Nowadays, there’s a lot of new technologies that can easily track the statistics of your daily routine from standing, sitting, walking, running, and so on. The data that were generated by these tools can be used to predict activity type that the person is doing. See this example paper that attempts to detect activity type using triaxial accelerometers.
In this study, we will be working on weight lifting exercises dataset. The study was conducted by Velloso, Bulling, Gellersen, Ugulino, and Fuks. You can read more about their paper here. Six participants had performed 10 repetitions of unilateral dumbbell biceps curl. They performed the activity in five different ways. One of which is the proper way of executing the exercise (denoted by class A), while the rest corresponds to the common mistakes when doing the activity (other classes B-E). Participants had IMUs on them at specific points to measure triaxial accelerometers for each activity classification.
This study focuses on predicting the manner how this exercise is conducted using the data collected from the experiment. Specifically, we will use the data from accelerometers on the belt, forearm, arm, and dumbbell.
The training data consists of 19,622 rows and 160 columns. As mentioned, the features that will only be used are the accelerometers on the belt, forearm, arm, and dumbbell. Selecting only these columns will give us 12 features (13 columns in total including the classe column, our outcome variable). In the testing set, there’s only 20 rows, which is really intended for the final quiz in Practical Machine Learning course by John Hopkins University in Coursera, but we will use it as our actual test set.

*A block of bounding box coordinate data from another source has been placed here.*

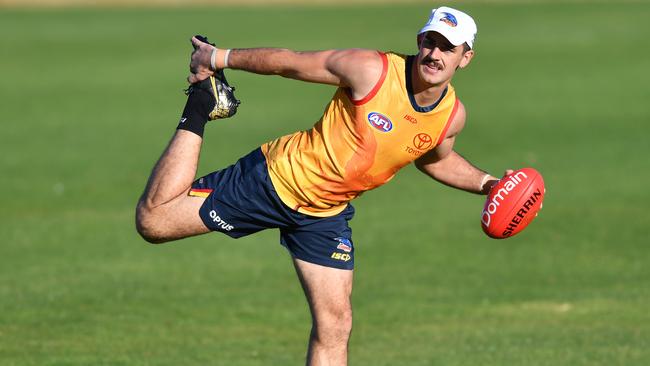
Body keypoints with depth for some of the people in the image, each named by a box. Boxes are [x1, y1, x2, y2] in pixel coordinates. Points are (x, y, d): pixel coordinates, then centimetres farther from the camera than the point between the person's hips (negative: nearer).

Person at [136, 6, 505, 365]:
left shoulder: (453, 115, -6)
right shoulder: (371, 71, -24)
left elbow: (434, 159, 19)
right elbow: (288, 62, -12)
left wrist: (485, 183, 6)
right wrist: (219, 58, -6)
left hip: (326, 215, 4)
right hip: (278, 177, -4)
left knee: (335, 325, -4)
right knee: (153, 220, -10)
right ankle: (199, 109, 8)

Training set was partitioned into two - one for the actual training set and one for the quiz set. 70% (13,737 rows) of the full training set was used to train the models, while the remaining 30% (5,885 rows) was used to test their accuracy. Our quiz set is our pseudo test set in this study. For the sake of reproducibility, set.seed function was used.
The approach that I did is to first train the models without data pre-processing. I set a threshold of 90% accuracy rate on the quiz set for a model to be used in the test set. If none met the requirement, then, pre-processing will be conducted. Random forest, K-nearest neighbors (k-NN), and gradient boosting machine (GBM) are the models used in this study. These models used repeatedcv as resampling method with 3 folds and 3 repeats.
In a separate script, the models were fit, and the resulting objects were saved. Below graph illustrates the accuracy rate per model on both training and test sets.
From the above visual, we can see that using GBM and k-NN led to overfitting with a variance of 3 and 8% respectively. Using random forest, however, resulted to accuracy rates that are nearly equal and has only 0.02% gap between training and quiz accuracy rate. Following the threshold that we previously set, we will use random forest to predict the test set.
Variable importance is basically the measure of usefulness of a variable on a model. We can get the variable importance for each model that we used. I’ll just present the variable importance of our selected model, that is, random forest.
It’s obvious that the accelerometers on belt on z angle, and dumbbell on y and z angles are the top 3 most useful variables in the data. Variable importance can be considered in feature selection to improve the model. Here, we can set a threshold or select the n-top most important features from the data to build another model aiming for better accuracy.
The plot above is the scatterplot of accel_dumbbell_y and accel_belt_z which was colored by correct and incorrect predictions. Predicting the classe variable from the testing set using random forest gave us 95% accuracy rate or 19 correct predictions out of 20 observations. From the chart above, it’s not too obvious but the incorrect prediction was masked by a correct prediction. Looking closely, the dot which was pointed out by the arrow is a little darker because of the mixed blue and red plot with some transparency. And looking at the actual data below tells us that the there are two points with the same exact values of accel_belt_z and accel_dumbbell_y.
testing %>% filter(accel_belt_z == 49) %>% select(bool, accel_belt_z, accel_dumbbell_y)
## bool accel_belt_z accel_dumbbell_y
## 1 incorrect 49 155
## 2 correct 49 155
Having equal values on the two most important variables might have been the reason of this incorrect prediction. Setting aside data error, we could’ve worked it out by either fitting the same model using the most important features, or we could use other models but different tuning parameters and applying some feature selection. We can also use combined models or ensemble. The other two models we’ve fit had fairly high prediction rates on quiz set. Combining these three models could yield an even higher prediction.
Overall, the final model that we’ve used performed really well.